● **Action item**: Repeat the data in full. Drop every picture.
─── Information supplied ───
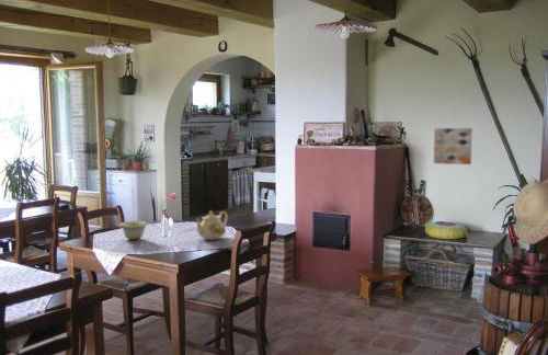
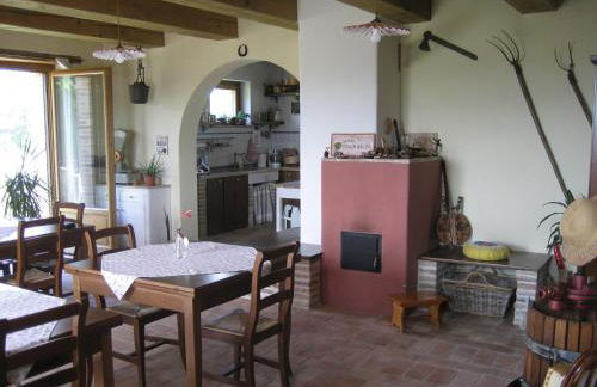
- bowl [118,220,149,241]
- wall art [433,127,473,165]
- teapot [194,209,229,241]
───
● **Solution for this exercise**:
- bowl [118,220,149,241]
- wall art [433,127,473,165]
- teapot [194,209,229,241]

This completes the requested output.